Maarten Atmodikoro

Personal information
- Full name: Maarten Atmodikoro
- Date of birth: 4 February 1971 (age 55)
- Place of birth: Paramaribo, Suriname
- Position: Defender

Youth career
- DS'79

Senior career*
- Years: Team / Apps / (Gls)
- 1989–1991: SVV / 13 / (1)
- 1991–1993: SVV/Dordrecht'90 / 39 / (1)
- 1993–1995: Dordrecht'90 / 66 / (3)
- 1995–1999: NAC / 115 / (1)
- 1999–2000: → N.E.C. (loan) / 20 / (0)
- 2001: ADO Den Haag / 10 / (0)
- Total:  / 263 / (6)

= Maarten Atmodikoro =

Surinamese-Dutch footballer

Maarten Atmodikoro (born 4 February 1971 in Paramaribo, Suriname) is a retired Dutch football defender.

==Club career==
He started his professional career in the 1989–90 season for SVV. He later played for Dordrecht '90 (when SVV and FC Dordrecht merged in 1991), NAC Breda, and NEC Nijmegen before finishing his career at ADO Den Haag. He retired in 2001. He is one of the few players who suffered relegation from the Eredivisie a record four times.

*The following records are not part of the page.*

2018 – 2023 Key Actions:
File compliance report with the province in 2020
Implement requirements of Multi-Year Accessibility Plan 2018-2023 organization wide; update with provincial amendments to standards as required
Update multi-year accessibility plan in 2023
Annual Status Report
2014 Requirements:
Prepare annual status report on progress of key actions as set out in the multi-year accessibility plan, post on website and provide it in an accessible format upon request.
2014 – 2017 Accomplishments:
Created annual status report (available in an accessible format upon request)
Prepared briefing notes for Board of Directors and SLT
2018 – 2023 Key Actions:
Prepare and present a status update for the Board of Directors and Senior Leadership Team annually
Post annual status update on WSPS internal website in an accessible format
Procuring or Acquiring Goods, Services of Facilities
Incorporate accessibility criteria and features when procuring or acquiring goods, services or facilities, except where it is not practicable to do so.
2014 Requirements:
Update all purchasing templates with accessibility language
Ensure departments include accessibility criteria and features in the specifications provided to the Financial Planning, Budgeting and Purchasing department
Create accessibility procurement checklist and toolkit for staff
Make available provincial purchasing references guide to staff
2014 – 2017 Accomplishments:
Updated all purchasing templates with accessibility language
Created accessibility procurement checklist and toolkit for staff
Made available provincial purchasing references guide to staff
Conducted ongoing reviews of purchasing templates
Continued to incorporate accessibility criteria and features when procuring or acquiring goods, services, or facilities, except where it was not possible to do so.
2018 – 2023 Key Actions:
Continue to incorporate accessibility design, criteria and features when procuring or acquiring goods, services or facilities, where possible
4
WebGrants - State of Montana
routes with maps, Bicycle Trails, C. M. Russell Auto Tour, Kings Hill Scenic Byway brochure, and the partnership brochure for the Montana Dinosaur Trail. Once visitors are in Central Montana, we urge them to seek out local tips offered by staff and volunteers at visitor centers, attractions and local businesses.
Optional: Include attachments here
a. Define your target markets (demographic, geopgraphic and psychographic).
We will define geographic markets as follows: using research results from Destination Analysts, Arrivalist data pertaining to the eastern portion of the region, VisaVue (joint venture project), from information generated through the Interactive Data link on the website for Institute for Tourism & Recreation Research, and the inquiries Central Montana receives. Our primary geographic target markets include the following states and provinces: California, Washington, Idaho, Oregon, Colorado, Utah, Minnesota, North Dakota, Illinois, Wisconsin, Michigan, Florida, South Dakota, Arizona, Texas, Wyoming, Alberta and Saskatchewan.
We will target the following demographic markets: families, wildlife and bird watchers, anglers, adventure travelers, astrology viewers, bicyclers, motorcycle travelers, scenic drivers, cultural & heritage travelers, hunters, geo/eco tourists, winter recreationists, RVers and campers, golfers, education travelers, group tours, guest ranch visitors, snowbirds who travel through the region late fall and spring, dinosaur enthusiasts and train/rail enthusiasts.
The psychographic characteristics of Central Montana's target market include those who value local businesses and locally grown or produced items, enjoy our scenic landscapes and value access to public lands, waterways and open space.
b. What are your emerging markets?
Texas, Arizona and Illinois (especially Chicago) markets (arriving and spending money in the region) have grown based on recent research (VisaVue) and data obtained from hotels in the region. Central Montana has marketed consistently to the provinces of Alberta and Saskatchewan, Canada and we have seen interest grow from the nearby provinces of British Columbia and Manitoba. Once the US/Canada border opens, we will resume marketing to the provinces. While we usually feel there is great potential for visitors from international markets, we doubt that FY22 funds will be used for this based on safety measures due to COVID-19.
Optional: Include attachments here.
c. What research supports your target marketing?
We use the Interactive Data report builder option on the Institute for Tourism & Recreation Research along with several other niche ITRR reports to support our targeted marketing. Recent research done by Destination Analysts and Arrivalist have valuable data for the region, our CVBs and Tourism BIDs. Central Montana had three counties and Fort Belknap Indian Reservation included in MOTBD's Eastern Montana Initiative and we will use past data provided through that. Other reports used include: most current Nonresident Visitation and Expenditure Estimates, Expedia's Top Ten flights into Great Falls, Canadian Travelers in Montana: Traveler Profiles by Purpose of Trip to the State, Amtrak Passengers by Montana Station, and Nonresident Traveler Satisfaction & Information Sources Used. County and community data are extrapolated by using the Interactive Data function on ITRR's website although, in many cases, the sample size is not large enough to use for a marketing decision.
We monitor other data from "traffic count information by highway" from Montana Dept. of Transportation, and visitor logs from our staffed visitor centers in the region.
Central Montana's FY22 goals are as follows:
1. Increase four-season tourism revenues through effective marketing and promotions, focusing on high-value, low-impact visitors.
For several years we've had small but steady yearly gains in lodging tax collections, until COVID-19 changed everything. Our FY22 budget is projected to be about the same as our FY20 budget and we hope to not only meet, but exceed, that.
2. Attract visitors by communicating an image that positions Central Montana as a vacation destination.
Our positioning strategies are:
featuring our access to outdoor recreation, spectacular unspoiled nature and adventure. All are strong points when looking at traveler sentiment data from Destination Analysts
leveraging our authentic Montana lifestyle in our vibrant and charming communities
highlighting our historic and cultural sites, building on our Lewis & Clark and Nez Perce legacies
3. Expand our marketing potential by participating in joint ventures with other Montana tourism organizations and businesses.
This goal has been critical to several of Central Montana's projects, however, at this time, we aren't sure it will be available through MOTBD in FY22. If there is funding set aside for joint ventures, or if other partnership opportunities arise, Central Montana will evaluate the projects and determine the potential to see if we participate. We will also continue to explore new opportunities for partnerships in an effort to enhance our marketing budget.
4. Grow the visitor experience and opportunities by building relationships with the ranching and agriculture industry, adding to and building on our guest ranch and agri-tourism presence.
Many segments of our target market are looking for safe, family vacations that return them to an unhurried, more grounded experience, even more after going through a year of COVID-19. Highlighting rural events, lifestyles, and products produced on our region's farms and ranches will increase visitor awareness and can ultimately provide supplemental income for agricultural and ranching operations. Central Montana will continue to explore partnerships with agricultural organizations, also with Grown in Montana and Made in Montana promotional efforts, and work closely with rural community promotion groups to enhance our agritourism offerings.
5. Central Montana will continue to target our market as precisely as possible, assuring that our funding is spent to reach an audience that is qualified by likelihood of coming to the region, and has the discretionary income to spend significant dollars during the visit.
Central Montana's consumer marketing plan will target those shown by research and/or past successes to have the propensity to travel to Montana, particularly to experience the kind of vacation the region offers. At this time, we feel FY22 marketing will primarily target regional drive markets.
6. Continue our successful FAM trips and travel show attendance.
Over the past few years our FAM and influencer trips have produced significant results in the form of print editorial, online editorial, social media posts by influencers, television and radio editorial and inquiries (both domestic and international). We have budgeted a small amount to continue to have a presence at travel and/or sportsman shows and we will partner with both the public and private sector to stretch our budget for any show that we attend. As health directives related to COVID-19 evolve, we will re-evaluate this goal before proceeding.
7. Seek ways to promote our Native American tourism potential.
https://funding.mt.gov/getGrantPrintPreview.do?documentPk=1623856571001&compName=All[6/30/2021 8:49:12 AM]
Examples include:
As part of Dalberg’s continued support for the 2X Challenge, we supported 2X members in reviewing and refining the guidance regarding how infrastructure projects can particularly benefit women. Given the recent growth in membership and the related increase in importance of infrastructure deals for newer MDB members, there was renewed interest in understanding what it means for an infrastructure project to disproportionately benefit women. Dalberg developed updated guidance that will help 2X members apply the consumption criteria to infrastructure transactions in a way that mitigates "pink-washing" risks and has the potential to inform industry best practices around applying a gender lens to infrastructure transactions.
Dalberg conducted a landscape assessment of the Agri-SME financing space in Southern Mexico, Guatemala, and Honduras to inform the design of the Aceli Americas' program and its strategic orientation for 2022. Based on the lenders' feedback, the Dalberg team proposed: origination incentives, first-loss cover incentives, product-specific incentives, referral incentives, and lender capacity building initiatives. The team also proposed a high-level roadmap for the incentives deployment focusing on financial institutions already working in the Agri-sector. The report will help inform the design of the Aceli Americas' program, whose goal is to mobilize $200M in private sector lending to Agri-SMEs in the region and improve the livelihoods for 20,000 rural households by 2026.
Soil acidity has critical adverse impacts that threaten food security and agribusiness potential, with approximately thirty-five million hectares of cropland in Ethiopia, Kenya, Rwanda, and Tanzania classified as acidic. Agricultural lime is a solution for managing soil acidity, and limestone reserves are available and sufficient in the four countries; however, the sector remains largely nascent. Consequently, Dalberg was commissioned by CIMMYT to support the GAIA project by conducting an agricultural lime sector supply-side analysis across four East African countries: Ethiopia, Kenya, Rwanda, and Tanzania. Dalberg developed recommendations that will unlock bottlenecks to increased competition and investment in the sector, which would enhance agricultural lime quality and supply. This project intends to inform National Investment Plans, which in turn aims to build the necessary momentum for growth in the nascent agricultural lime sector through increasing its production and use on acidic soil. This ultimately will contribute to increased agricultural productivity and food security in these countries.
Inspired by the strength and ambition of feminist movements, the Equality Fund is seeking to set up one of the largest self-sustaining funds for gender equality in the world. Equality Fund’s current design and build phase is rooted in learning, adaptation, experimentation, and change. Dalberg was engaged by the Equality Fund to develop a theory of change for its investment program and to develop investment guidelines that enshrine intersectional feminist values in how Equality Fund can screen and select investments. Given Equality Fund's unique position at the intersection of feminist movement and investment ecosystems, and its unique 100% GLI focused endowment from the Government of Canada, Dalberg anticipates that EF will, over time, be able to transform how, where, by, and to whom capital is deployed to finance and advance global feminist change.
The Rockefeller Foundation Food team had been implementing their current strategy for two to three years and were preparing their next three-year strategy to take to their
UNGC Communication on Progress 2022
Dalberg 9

Atmodikoro is one of the last to have been detained for refusing to do military service. He was sentenced to seven months in prison in April 1996 for conscientious objection, opposed to violence as a matter of principle, and did not want to perform alternative military service. A few months later, in August, the last conscripts were called up before conscription was officially abolished in May 1997.

Atmodikoro was sentenced to seven months in jail in 1998 for refusing to fulfil his military service.